*** Input material ***
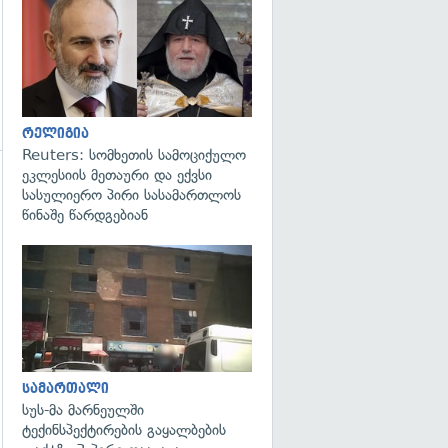
გადახედვა
რელიგია
Reuters: სომხეთის სამოციქულო
ეკლესიის მეთაური და ექვსი
სასულიერო პირი სასამართლოს
წინაშე წარდგებიან
გადახედვა
სამართალი
სუს-მა მარნეულში
ტექინსპექტირების გაყალბების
*** End of Input material ***
**Exercise details**: Quote the entries above word for word. Leave the images out.

**Your solution**:
გადახედვა
რელიგია
Reuters: სომხეთის სამოციქულო
ეკლესიის მეთაური და ექვსი
სასულიერო პირი სასამართლოს
წინაშე წარდგებიან
გადახედვა
სამართალი
სუს-მა მარნეულში
ტექინსპექტირების გაყალბების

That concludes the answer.